W. W. Phelps and Mormonism were made for each other. Only a few Latter-day Saints in the 1830s had greater impact upon the rise of the Church, both ecclesiastically and doctrinally. In the early 1840s he served his prophet-hero Joseph Smith as scribe, legal assistant, and ghostwriter. He was one among at least a dozen who were part of Joseph’s scribal culture from 1831 to 1844. Following the Prophet’s death in 1844, Phelps assisted the Twelve Apostles as an important aide. In the 1850s and into the 1860s, he remained a stalwart Saint and esteemed elder statesman.

Phelps truly cherished the revelations of God. He revered Joseph Smith for receiving scores of revelations and providing the world with pure and transparent truths. He was present when some of those revelations were received, and he served as scribe for some of Smith’s most significant prophetic and translation work.
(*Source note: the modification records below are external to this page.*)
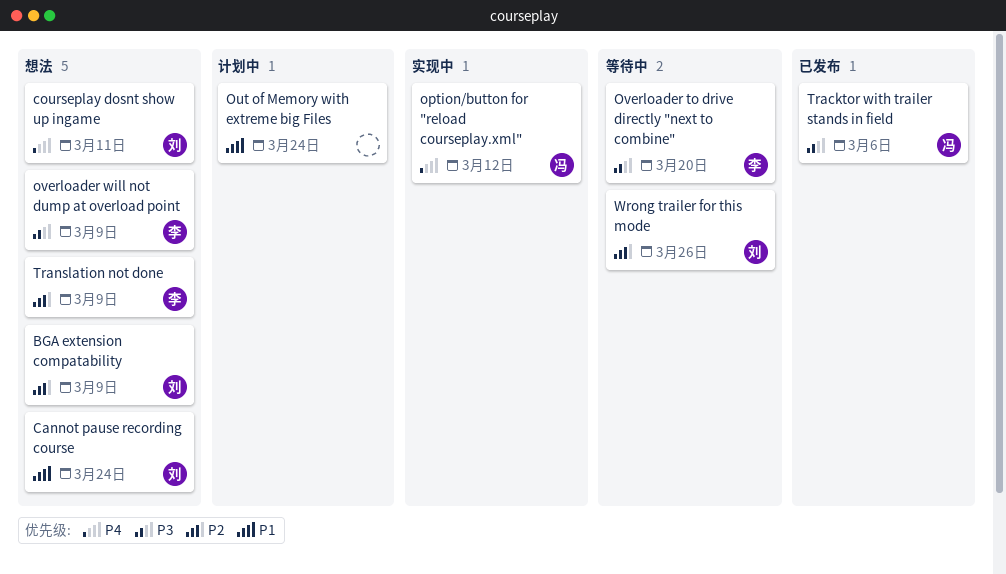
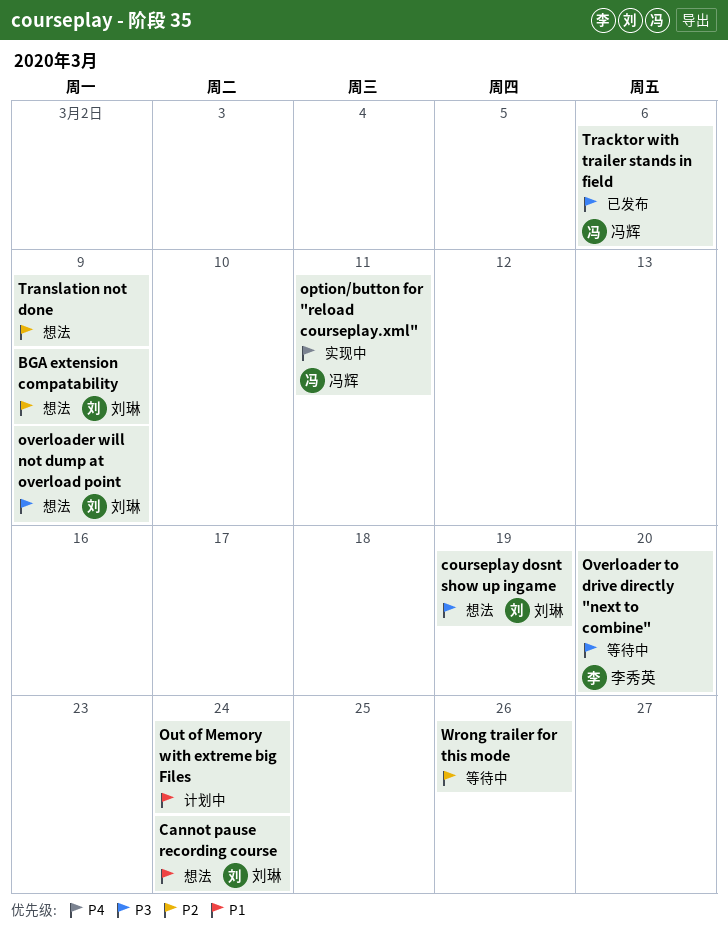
courseplay dosnt show up ingame, priority: P4 -> P3
courseplay dosnt show up ingame, due: Mar 11 -> Mar 19
option/button for "reload courseplay.xml", due: Mar 12 -> Mar 11
overloader will not dump at overload point, owner: 李秀英 -> 刘琳
Translation not done, owner: 李秀英 -> none
Wrong trailer for this mode, owner: 刘琳 -> none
As the Church’s first printer and editor, Phelps delivered the word of the Lord to the Saints as no other early member could. He assisted with the editing of the manuscript revelation books that were used to produce the first edition of the Doctrine and Covenants (1835). He was editor or assistant editor of eight early Church newspapers: The Evening and the Morning Star, the Upper Missouri Advertiser, the Latter Day Saints’ Messenger and Advocate, the Northern Times, the Times and Seasons, The Wasp, the Nauvoo Neighbor, and the Deseret News. He also compiled and published thirteen editions of the Deseret Almanac in Utah.

Phelps wrote dozens of hymns for the early Church, although only about twelve are still sung. Yet no hymn writer in the Church’s history is more deservedly remembered than this man who wrote such favorites as “The Spirit of God,” “Now Let Us Rejoice,” “Redeemer of Israel,” “Praise to the Man,” and “If You Could Hie to Kolob.” His hymn writing became his greatest legacy.
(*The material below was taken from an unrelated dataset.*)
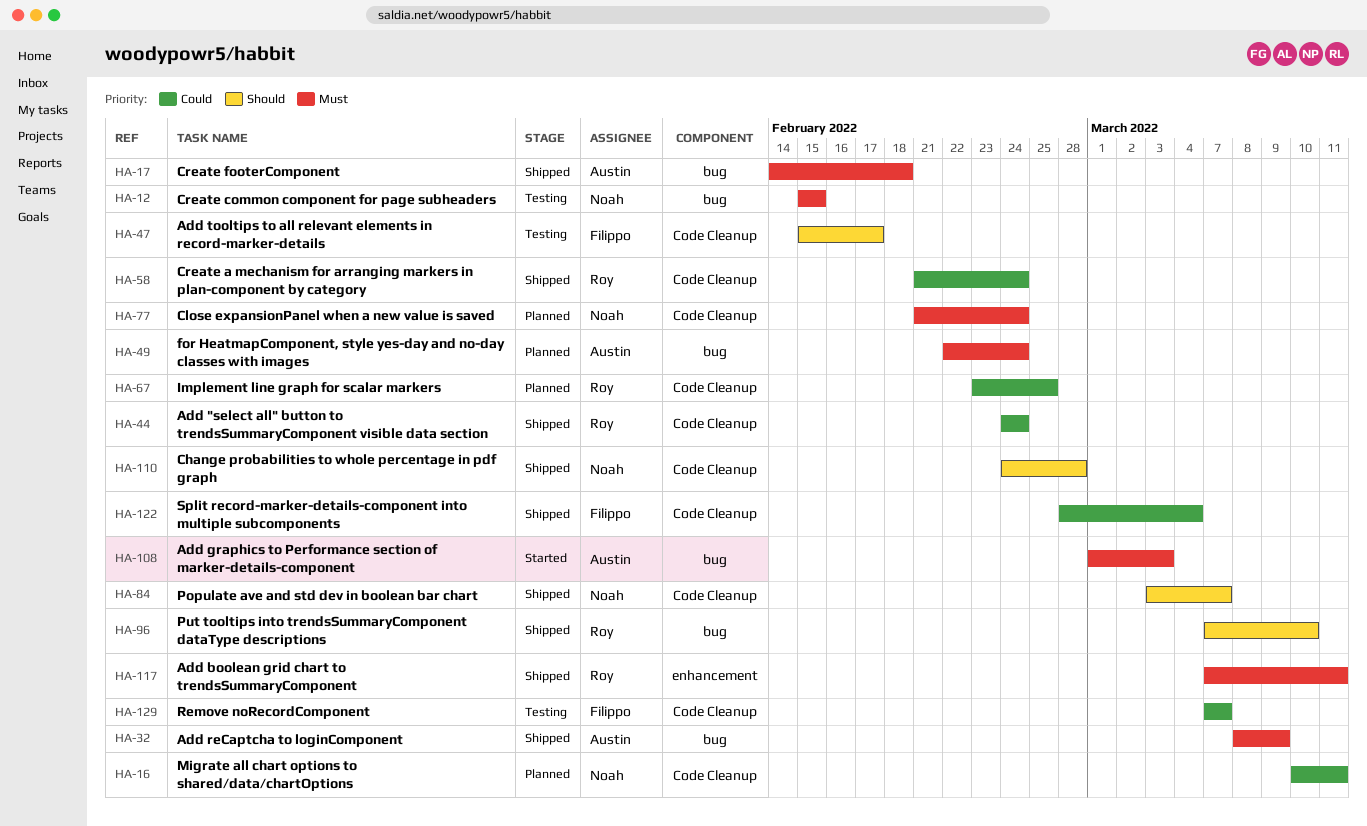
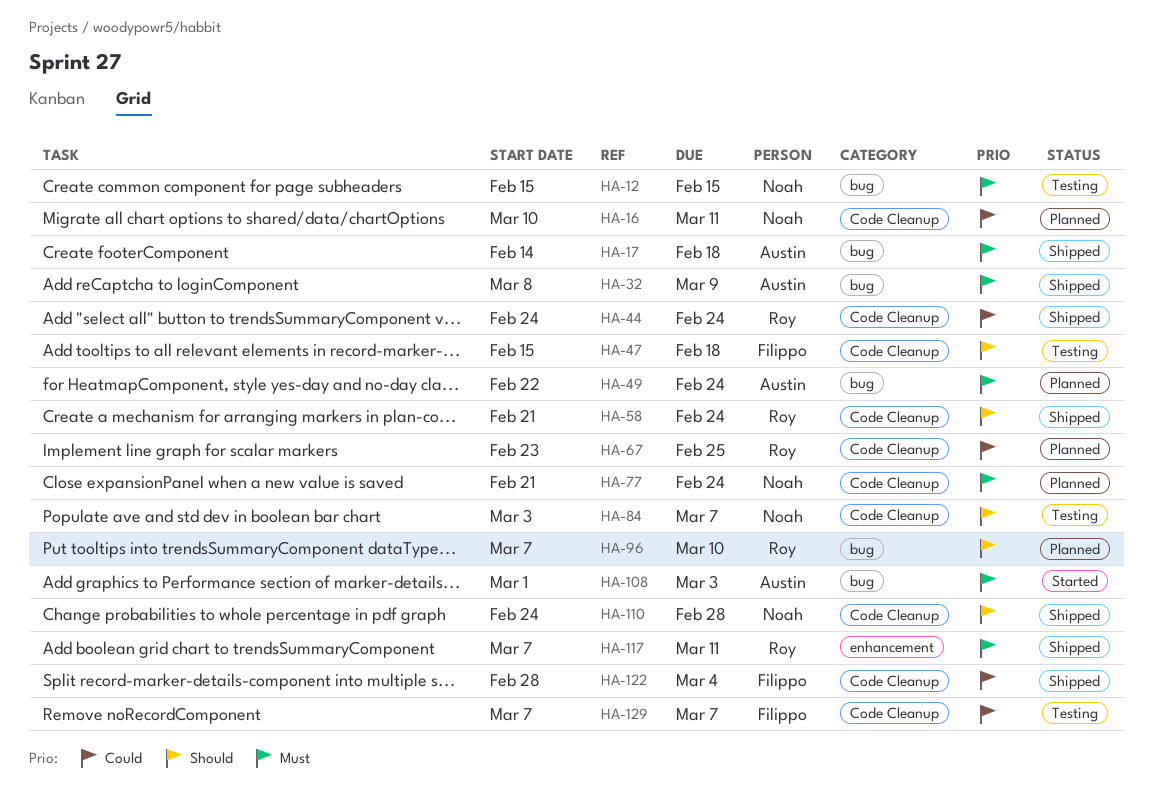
HA-47, due: Feb 17 -> Feb 18
HA-58, priority: Could -> Should
HA-84, status: Shipped -> Testing
HA-96, status: Shipped -> Planned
All in all, this interesting and somewhat strange man impacted the young Church in many vital ways. Furthermore, Phelps’s ardent quest for Zion remains today a significant feature of the restored gospel and Church.

Notes

[1] JSP, D1:336–37, 337n499; MHC, vol. A-1, 124; HC, 1:184; PJS, 1:355.

[2] See D&C 55:1–5. The manuscript copy of this revelation is published in JSP, MRB:154–55. A discussion of D&C 55 is found in JSP, D1:336–39.

[3] H. Michael Marquardt has argued that the actual organizational meeting for the Church took place in Joseph Smith Sr.’s log home in Manchester, New York. See H. Michael Marquardt and Wesley P. Walters, Inventing Mormonism: Tradition and the Historical Record (Salt Lake City: Smith Research Associates, 1994), 154–72. In April 1833 W. W. Phelps wrote, “Soon after the book of Mormon came forth, containing the fulness of the gospel of Jesus Christ, the church was organized on the sixth of April, in Manches­ter; soon after, a branch was established in Fayette” (“Rise and Progress in the Church of Christ,” EMS 1 [April 1833]: 4). In the Book of Commandments in 1833, Phelps identified Manchester as the location for the meeting on April 6, 1830, and for the revelation now known as D&C 21. The so-called Wentworth Letter, published under the title “Church History” in Nauvoo (T&S 3, March 1, 1842, 708), indicated that the Church was organized in Manchester. I assert that Phelps had a hand in writing that document. See JSP, R2:57 and JSP, D1:128–29, 129n95 for a discussion of this issue and the conclusion that the actual site for the organizational meeting was in Fayette. A version of “Church History” was added to by Phelps and was published as “Latter Day Saints” in 1844. This history also identifies Manchester as the site of the Church’s organization. See JSP, H1:502–16, especially p. 510.